== EXCERTO FORNECIDO ==

As coisas têm o valor que têm ou, muitas vezes, aquele que, quem pode, lhe quer dar. Neste caso o PS considerou que o facto era de somenos importância, coisa que consubstanciou liminarmente quando o Primeiro Ministro, cerce e lacónico, sentenciou: “Não faz parte do programa”.

E disse!

Admirável é que uma questão fundamental de liberdade das pessoas tenha de esperar por uma folga programática para poder ser votado por um partido, dito de esquerda, auto-proclamado defensor das liberdades individuais. São coisas estranhas que acontecem no meu mirífico país.

Sei que vivemos na esquina de uma mudança de paradigma económico-financeiro e que as preocupações vão todas para as formas de ajudar os bancos que, em nome do beneficio próprio, nos prejudicaram . São lógicas estranhas as quais, por minha incapacidade, tenho alguma dificuldade em perceber. Nos meus tempos premiava-se o que era de feitura correcta e castigava-se a incapacidade culposa ou causadora de prejuízos. Pelos visto alguma coisa de essencial mudou enquanto eu estava distraído a tentar perceber porque é que os homossexuais deveriam poder aceder ao estatuto de casamento.

A sociedade ocidental tem vindo num caminho de valorização dos direitos individuais. Fazendo o casamento parte inalienável de tais direitos, o mesmo vocábulo tem recoberto diversos conceitos. Assim, o casamento entre nobres era negócio de estado, nas sociedade agrícolas pretendia o emparcelamento de propriedades fundiárias e nas sociedades burguesas o aumento dos cabedais. Nos tempos modernos apontou-se para a união entre pessoas, de sexos diferente, ligadas por laços sentimentais. É claro que, correndo nas profundidades, vai um rio de estratégias nupciais que não se confessa e nem mesmo se aceita. Mas isto são macaquices de cientistas sociais que teimam em não querer considerar, como realidade, aquilo que alguém quer que assim seja considerado, não sendo embora mais que o seu contrário ou a sua diferença.

Confuso, não é?

Não o será tanto se considerarmos que o que muitas vezes é consignado como facto costumeiro ou mesmo natural mais não será que o fruto de um hábito cultural, isto é, de uma escolha feita em determinada conjuntura que pareceu ser, no momento, mais benéfica para o todo que outras escolhas existentes e possíveis. Seria portanto uma situação de alternativa podendo, a qualquer momento, ser trocada por outra objectivamente de maior valor ou pertinência. Só que, quando um hábito se encastra é o diabo para o remover, mesmo que o beneficio dessa mudança esteja mesmo a espreitar à porta.

Assim somos e assim nos vamos entendendo.

== REGISTOS FORNECIDOS ==
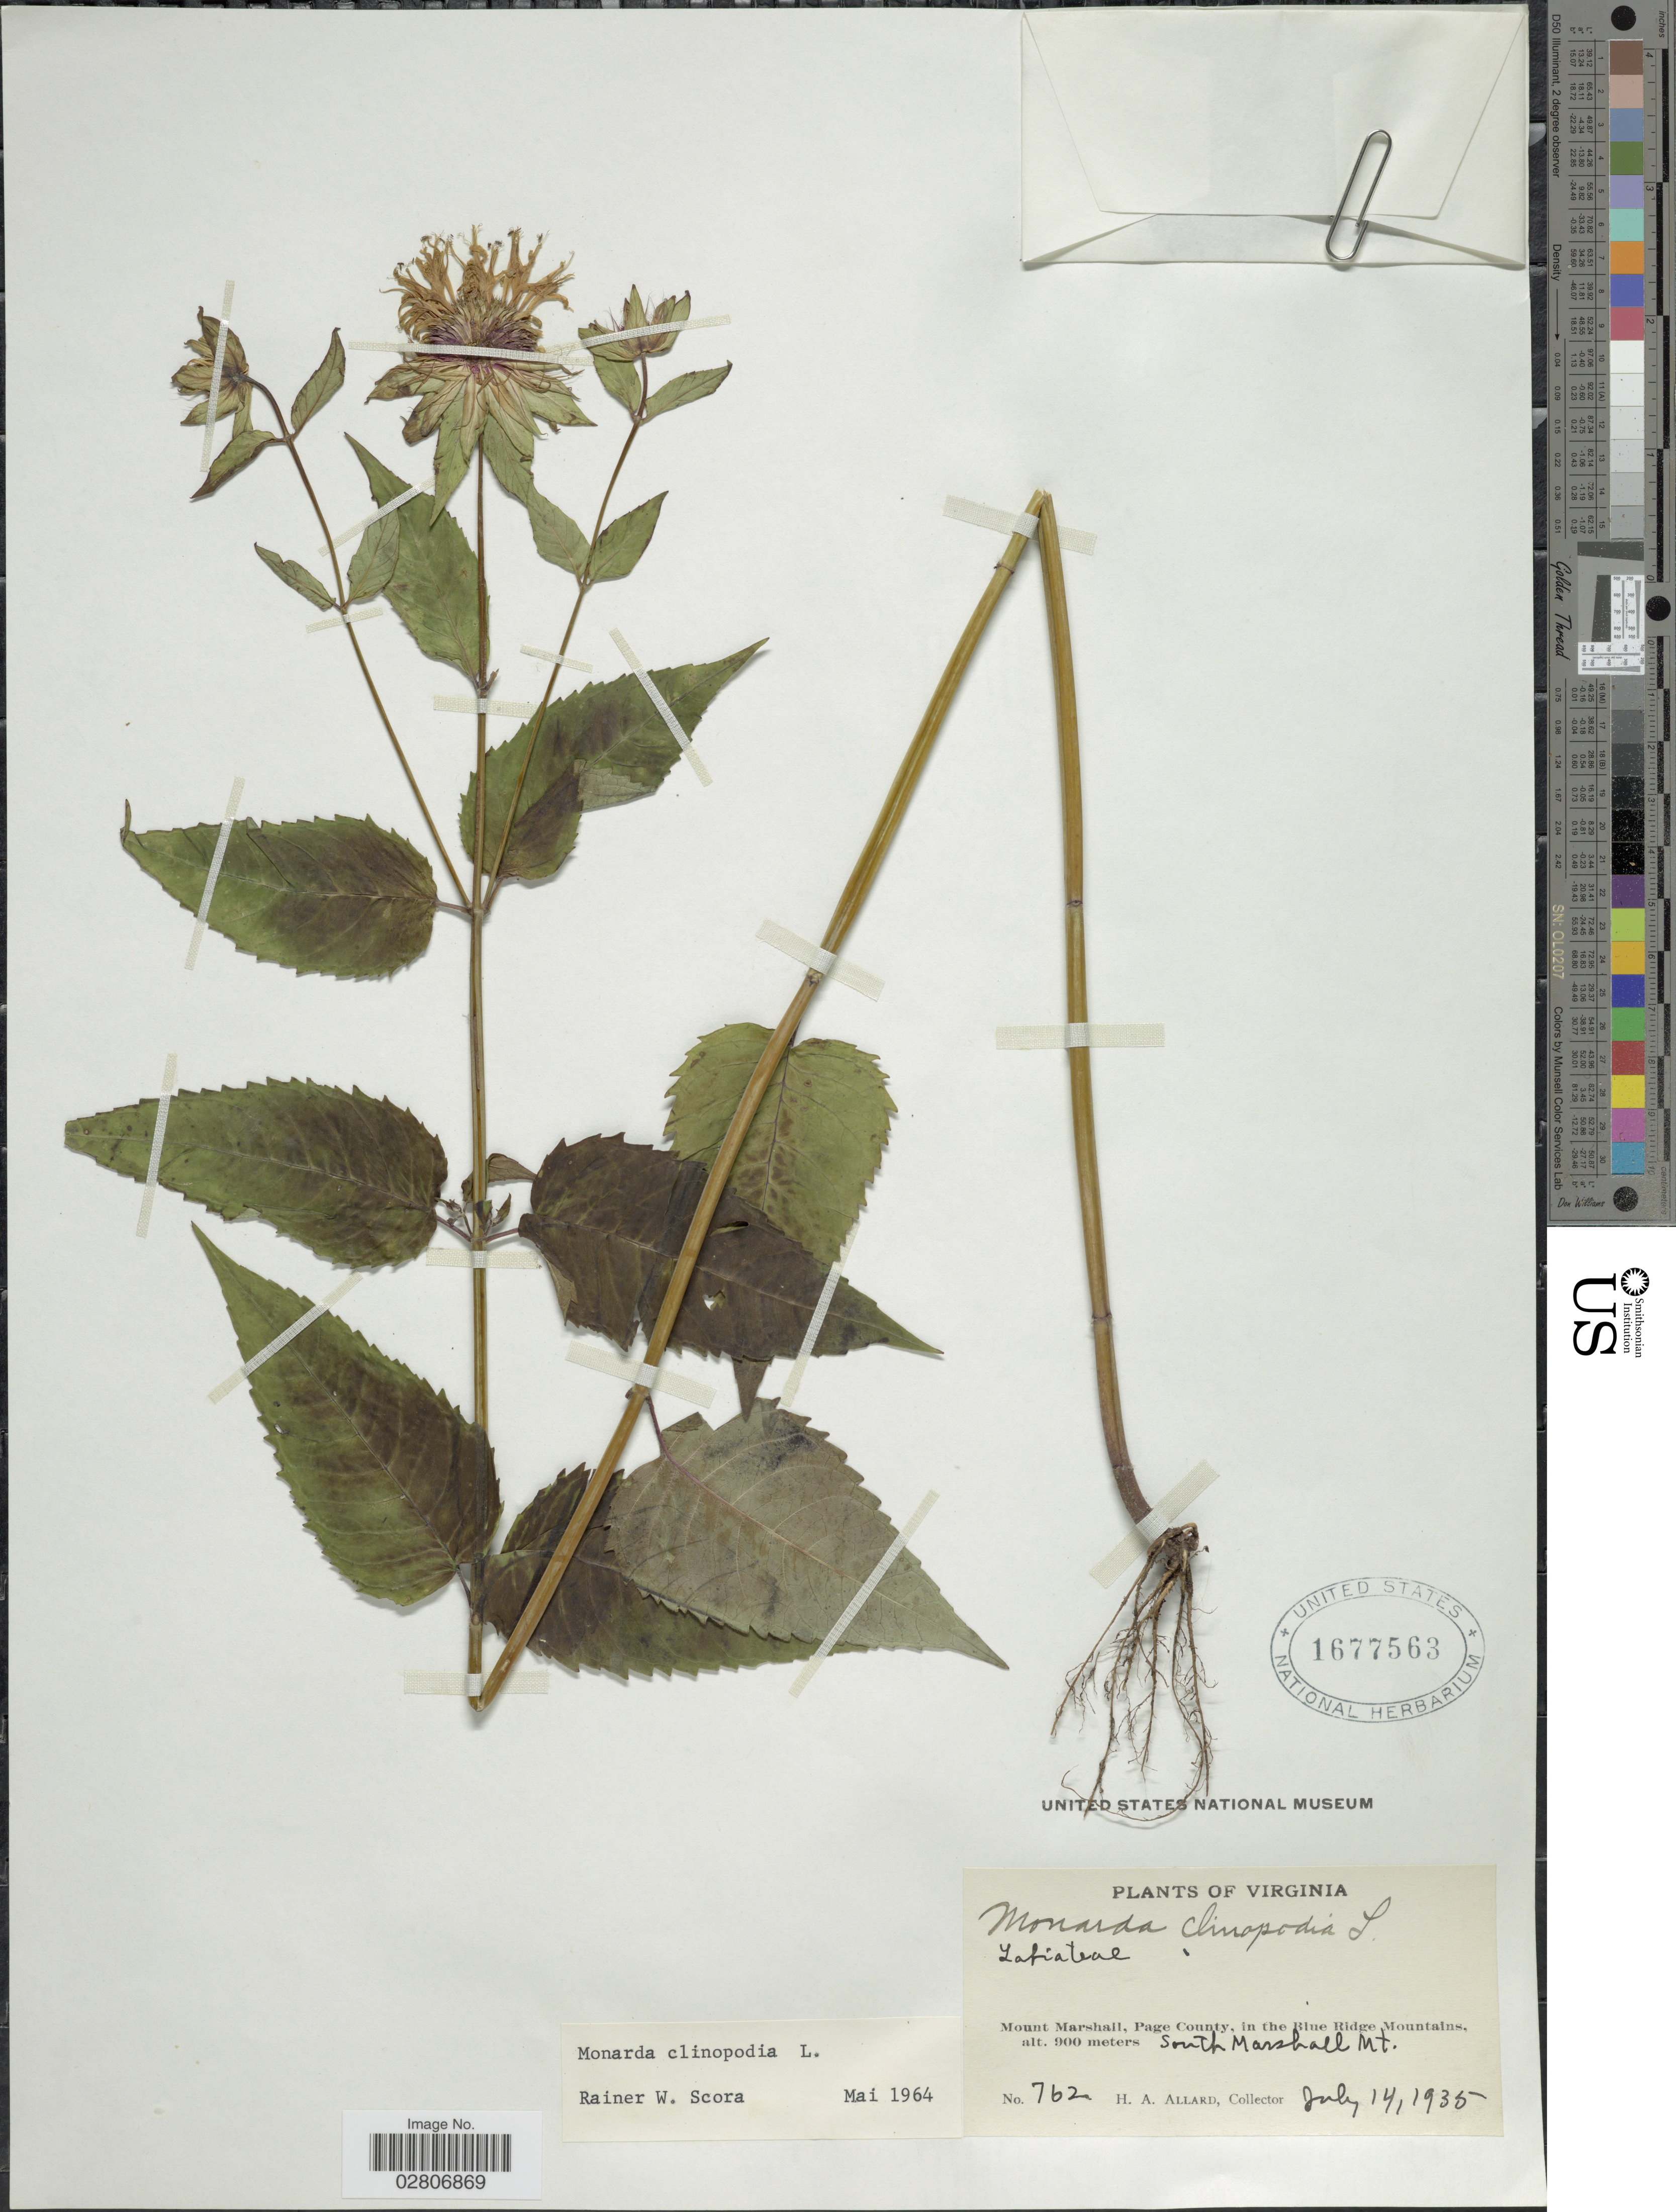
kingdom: Plantae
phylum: Tracheophyta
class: Magnoliopsida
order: Lamiales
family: Lamiaceae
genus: Monarda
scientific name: Monarda clinopodia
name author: L.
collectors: H. A. Allard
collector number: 762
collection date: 1935-07-14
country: United States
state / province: Virginia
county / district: Page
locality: Mount Marshall, in the Blue Ridge Mountains, South Marshall Mt.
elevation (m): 900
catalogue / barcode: US 1677563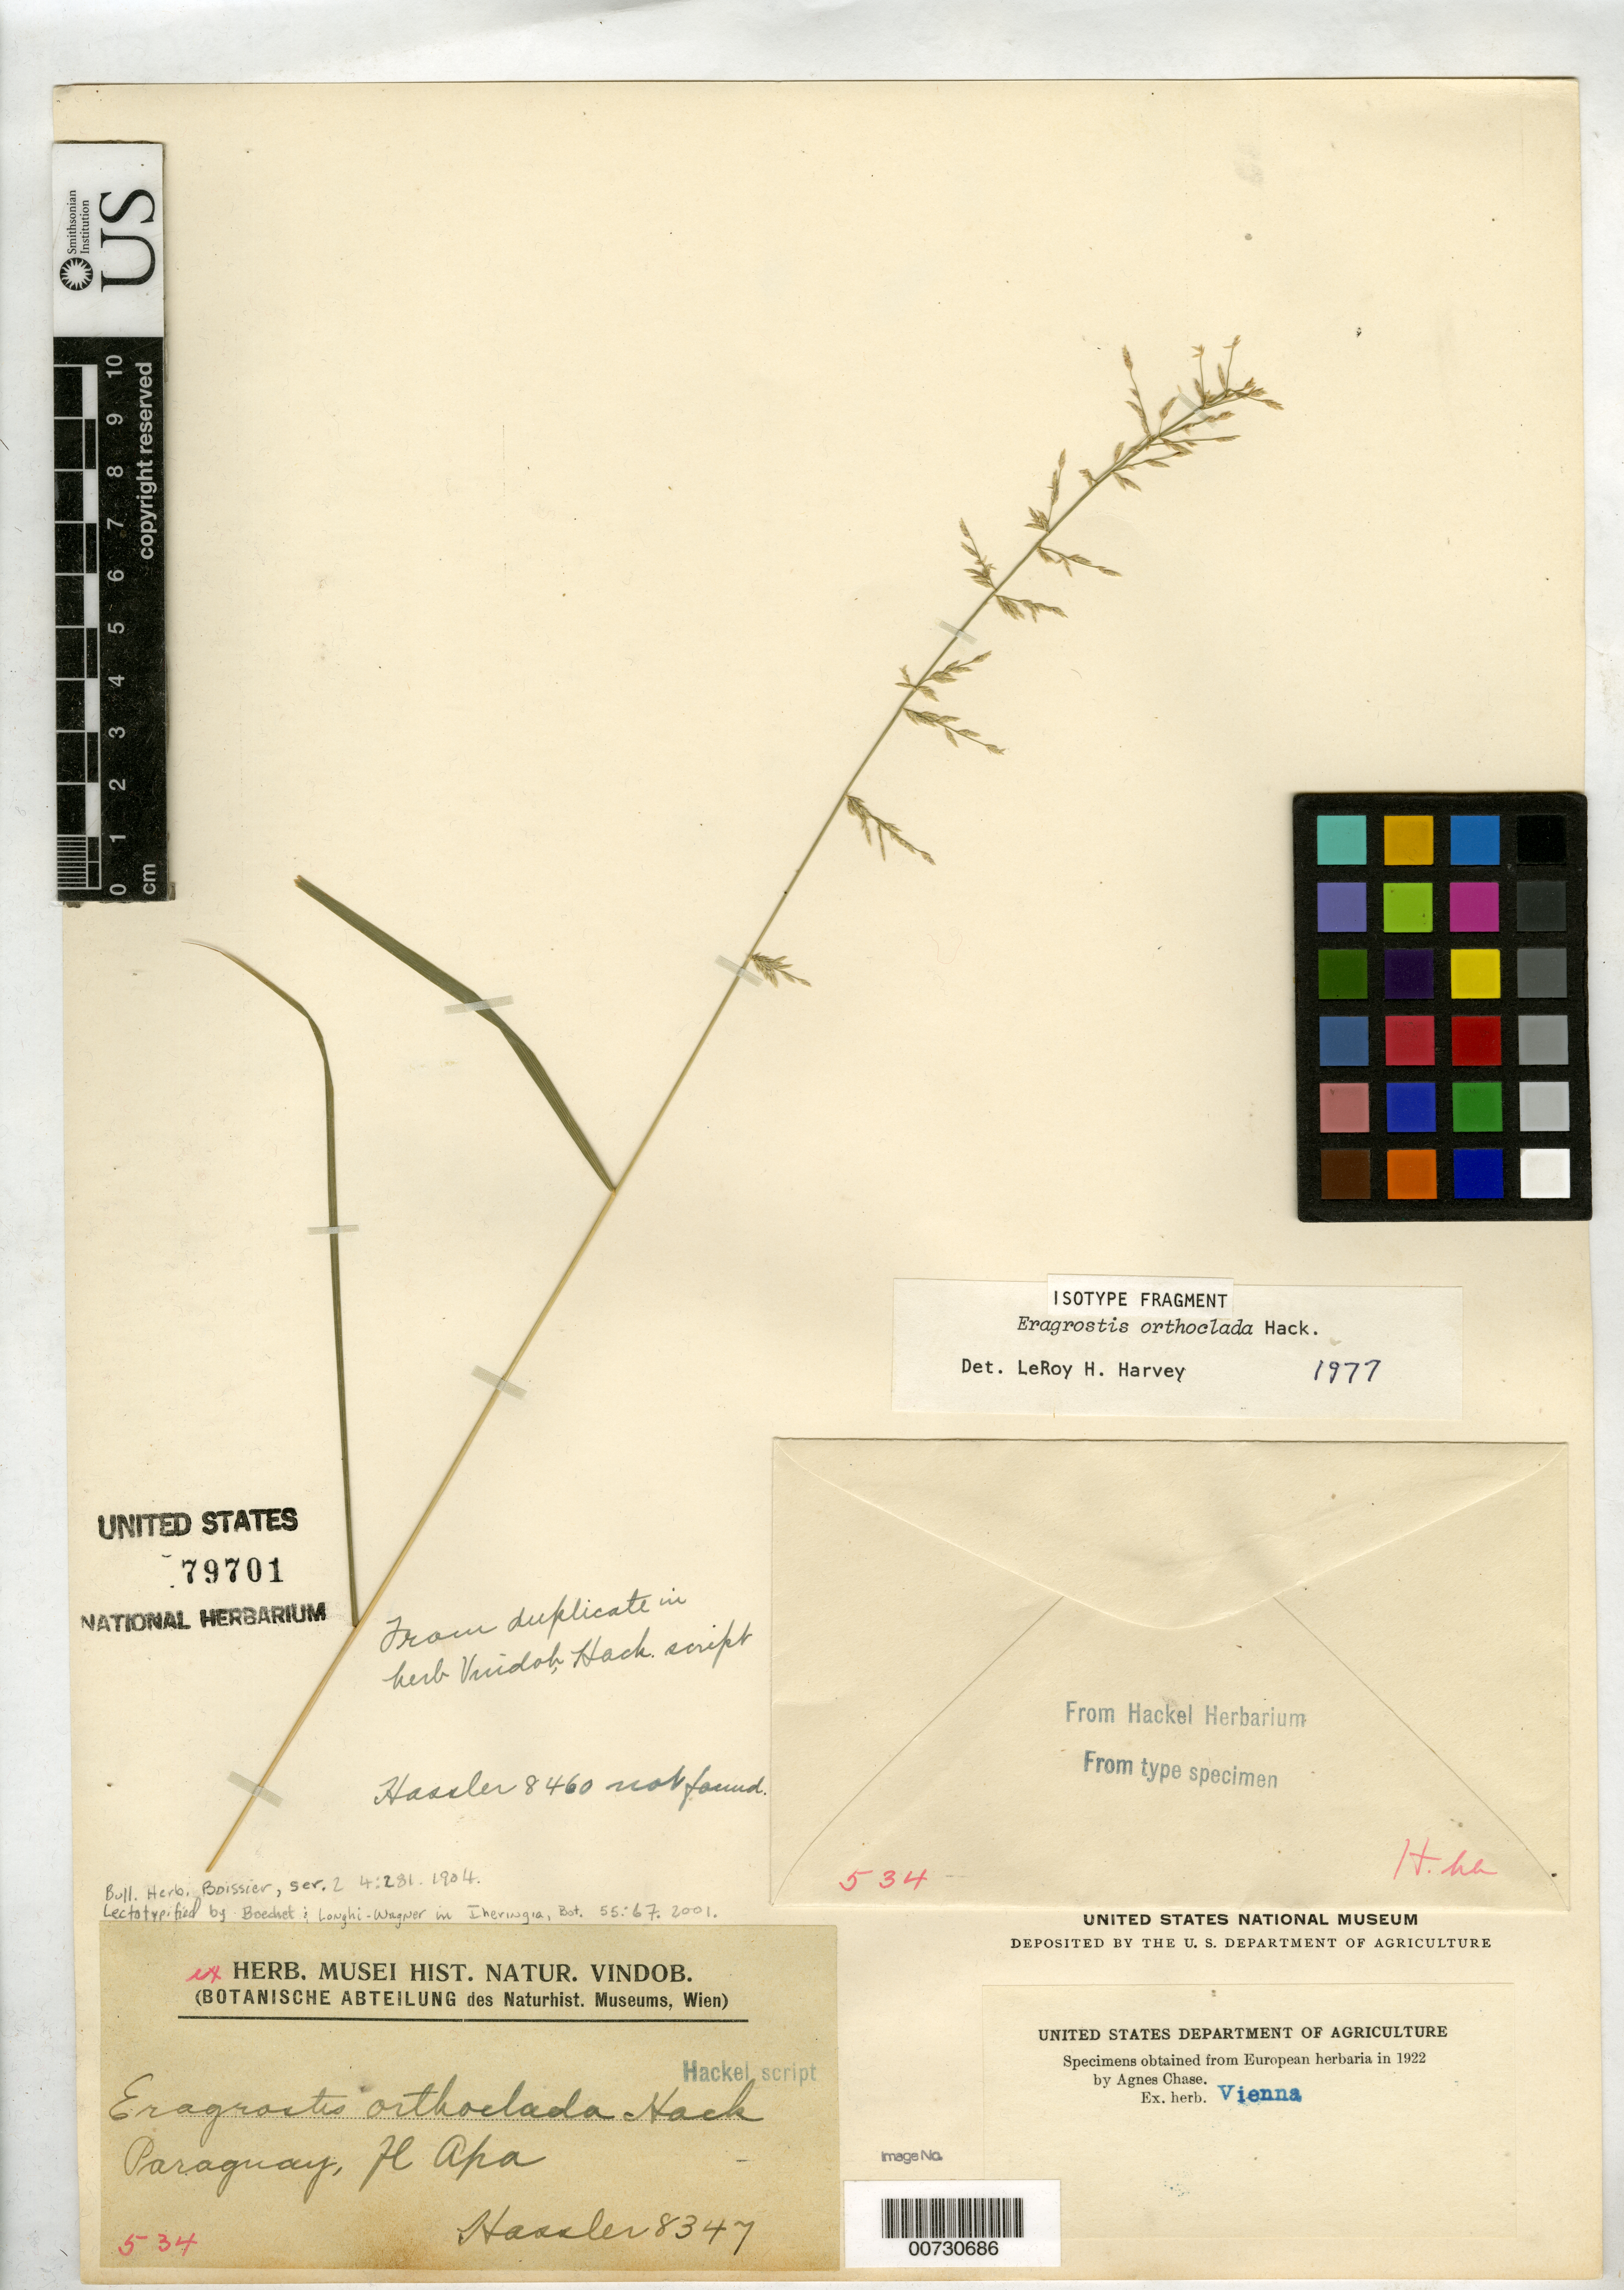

== TAREFA PEDIDA A ==
Atualize o trecho do excerto que começa com as palavras que contêm "Confuso, não é?" e termina com "espreitar à porta.", trocando "conjuntura" por "circunstância".
== TAREFA PEDIDA B ==
Traduza para inglês esta frase do excerto: "São coisas estranhas que acontecem no meu mirífico país."
Não é preciso consultar os registos.

== RESOLUÇÃO DA TAREFA A ==
Confuso, não é?

Não o será tanto se considerarmos que o que muitas vezes é consignado como facto costumeiro ou mesmo natural mais não será que o fruto de um hábito cultural, isto é, de uma escolha feita em determinada circunstância que pareceu ser, no momento, mais benéfica para o todo que outras escolhas existentes e possíveis. Seria portanto uma situação de alternativa podendo, a qualquer momento, ser trocada por outra objectivamente de maior valor ou pertinência. Só que, quando um hábito se encastra é o diabo para o remover, mesmo que o beneficio dessa mudança esteja mesmo a espreitar à porta.

== RESOLUÇÃO DA TAREFA B ==
These are strange things that happen in my marvelous country.